My Tyee columns excoriating the HST in the over two years between the announcement of the hated tax in 2009 by Gordon Campbell and its extinguishment vote in 2011 were a small measure of balance to the millions spent by the B.C. Liberal government and big business HST backers.
I’ve also written a lot on pit bulls, which I firmly believe should be banned because of the incredible deadly danger they present to the public - from children and the elderly to other pets - and I sadly fear that until a horrendous death finally galvanizes politicians to act, pit bulls and their belligerent supporters will roam freely.
Thanks to Dave and the team
Every writer of any merit owes a large measure of their success to their editors, and I have been truly blessed in that regard.
Foremost among them is my uncredited but essential editor: my wife Shirley Ross, who has patiently and diligently first edited almost all my Tyee columns, offering good advice, catching typos and keeping me out of trouble on many occasions when my enthusiasm didn’t match my evidence.
My friend Dave Beers has not only been a great editor but a key supporter of my writing and someone who has encouraged me throughout my columnist career, both before I started at The Tyee and after Dave left as an editor in more recent times.
Dave is owed a huge debt of gratitude not only by myself and every other Tyee writer but by Tyee readers as well for creating this fabulous publication that has succeeded against all odds thanks to his dogged determination and grit with grace.
As Johann Wolfgang Von Goethe put it: “A great person attracts great people and knows how to hold them together.”
That is Dave Beers’s legacy at The Tyee.
It is truly hard to imagine what B.C. political coverage would have looked like without The Tyee not only breaking stories and providing alternative opinion but pushing other media to follow news and events they would otherwise have ignored.
I also have to thank Tyee editor Robyn Smith for carrying on Dave’s tradition after serving her editorial apprenticeship under his guidance.
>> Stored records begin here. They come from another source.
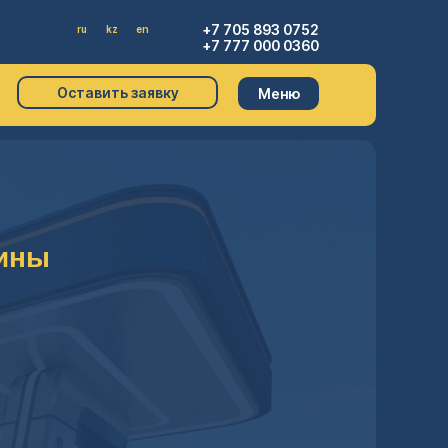
+7 705 893 0752
ru
kz
en
+7 777 000 0360
Оставить заявку
Меню
ины
 системой
в процессе
ой-чужой)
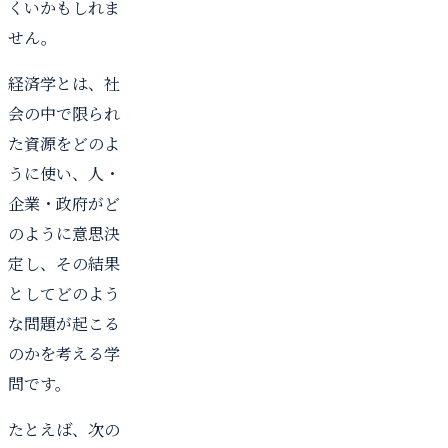
くいかもしれま
せん。
経済学とは、社
会の中で限られ
た資源をどのよ
うに使い、人・
企業・政府がど
のように意思決
定し、その結果
としてどのよう
な問題が起こる
のかを考える学
問です。
たとえば、次の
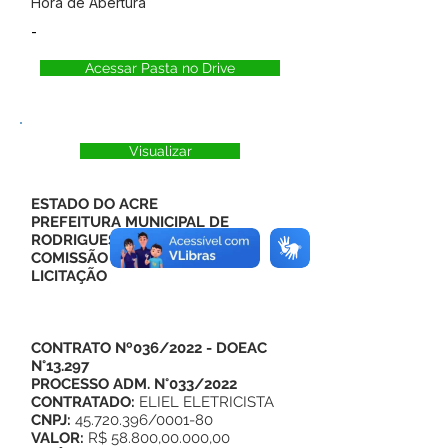
Hora de Abertura
-
Acessar Pasta no Drive
Visualizar
ESTADO DO ACRE
PREFEITURA MUNICIPAL DE
RODRIGUES ALVES
COMISSÃO PERMANENTE DE
LICITAÇÃO
CONTRATO Nº036/2022
- DOEAC
N°13.297
PROCESSO ADM. N°033/2022
CONTRATADO:
ELIEL ELETRICISTA
CNPJ:
45.720.396/0001-80
VALOR:
R$ 58.800,00.000,00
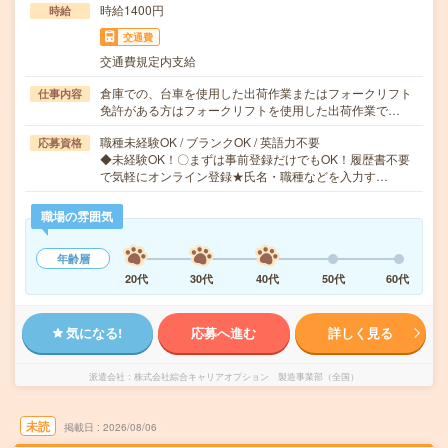
時給1400円
時給
交通費
交通費規定内支給
倉庫での、台車を使用した出荷作業またはフォークリフト
仕事内容
免許がある方はフォークリフトを使用した出荷作業で…
職種未経験OK / ブランクOK / 英語力不要
応募資格
◆未経験OK！〇まずは事前登録だけでもOK！履歴書不要
で気軽にオンライン登録★氏名・職種などを入力す…
職場の雰囲気
年齢層
20代
30代
40代
50代
60代
気になる!
応募へ進む
詳しく見る
派遣会社
株式会社綜合キャリアオプション 製造事業部（全国）
未読
掲載日
2026/08/06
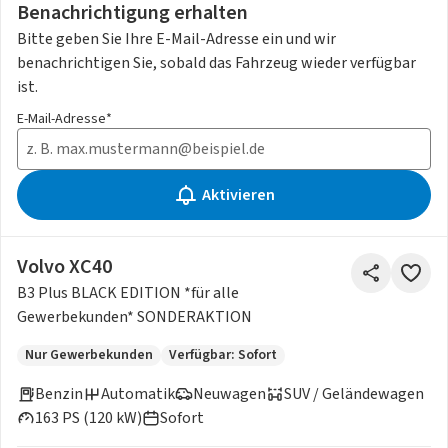
Benachrichtigung erhalten
Bitte geben Sie Ihre E-Mail-Adresse ein und wir
benachrichtigen Sie, sobald das Fahrzeug wieder verfügbar
ist.
E-Mail-Adresse*
Aktivieren
Volvo XC40
B3 Plus BLACK EDITION *für alle
Gewerbekunden* SONDERAKTION
Nur Gewerbekunden
Verfügbar: Sofort
Benzin
Automatik
Neuwagen
SUV / Geländewagen
163 PS (120 kW)
Sofort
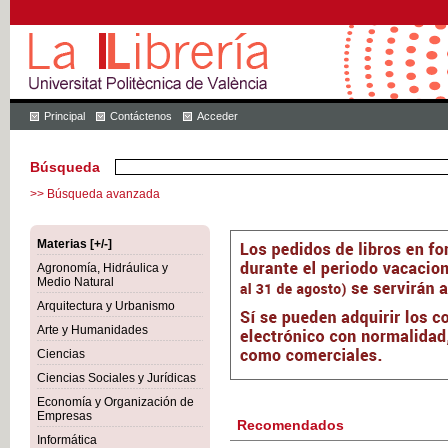
Principal
Contáctenos
Acceder
Búsqueda
>> Búsqueda avanzada
Materias [+/-]
Agronomía, Hidráulica y
Medio Natural
Arquitectura y Urbanismo
Arte y Humanidades
Ciencias
Ciencias Sociales y Jurídicas
Economía y Organización de
Empresas
Recomendados
Informática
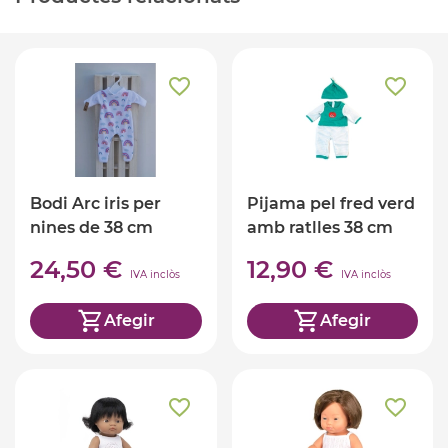
Bodi Arc iris per
Pijama pel fred verd
nines de 38 cm
amb ratlles 38 cm
24,50 €
12,90 €
IVA inclòs
IVA inclòs
Afegir
Afegir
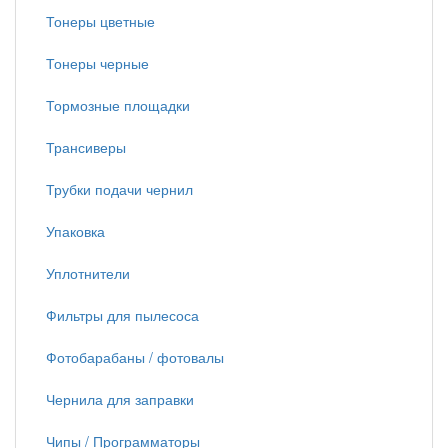
Тонеры цветные
Тонеры черные
Тормозные площадки
Трансиверы
Трубки подачи чернил
Упаковка
Уплотнители
Фильтры для пылесоса
Фотобарабаны / фотовалы
Чернила для заправки
Чипы / Программаторы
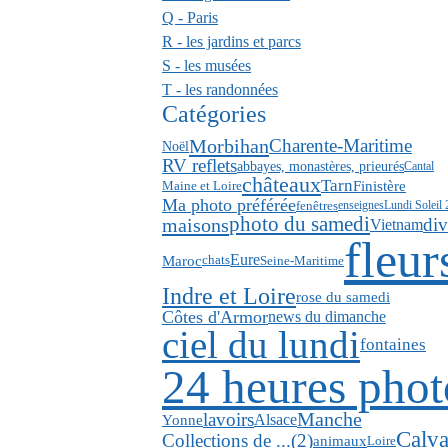
Q - Paris
R - les jardins et parcs
S - les musées
T - les randonnées
Catégories
Morbihan
Charente-Maritime
Noël
RV reflets
abbayes, monastères, prieurés
Cantal
châteaux
Tarn
Finistère
Maine et Loire
Ma photo préférée
fenêtres
enseignes
Lundi Soleil
photo du samedi
maisons
div
Vietnam
fleur
Eure
Maroc
Seine-Maritime
chats
Indre et Loire
rose du samedi
Côtes d'Armor
news du dimanche
ciel du lundi
fontaines
24 heures phot
lavoirs
Manche
Alsace
Yonne
Calv
Collections de ...(2)
animaux
Loire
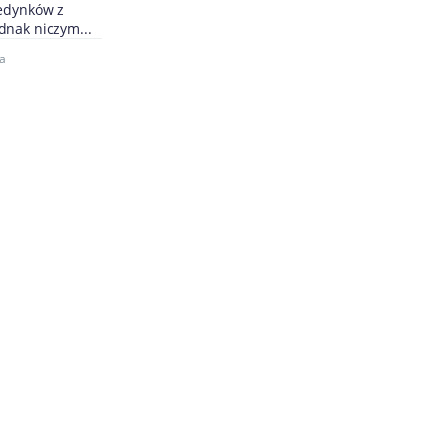
jedynków z
dnak niczym...
la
Robyn, currently on maternity leave, has been great to work with and I know will continue to grow The Tyee and guide it through difficult times.
Paul Willcocks has been my immediate editor for the past few years and Sarah Berman before that - I am indebted to them for their patient and purposeful editing. Acting Tyee editor Barry Link, filling in for Robyn, has been gracious in the short time he has been at the helm while I fired verbal cannons. And all other Tyee editors and writers over the years have been unfailingly helpful and supportive. They have been a joy to work with.
I’m so proud to have been involved with creating and nurturing The Tyee since its almost immaculate conception, and I will continue to help in any way I can to keep it flourishing.
And I’ve always tried to follow Samuel Johnson’s instructions to all writers: “What is written without effort is in general read without pleasure.”
So my deep thanks to all Tyee readers for reading my writing, for your many kind and generous words of praise over the years and for supporting this great treasure of journalism.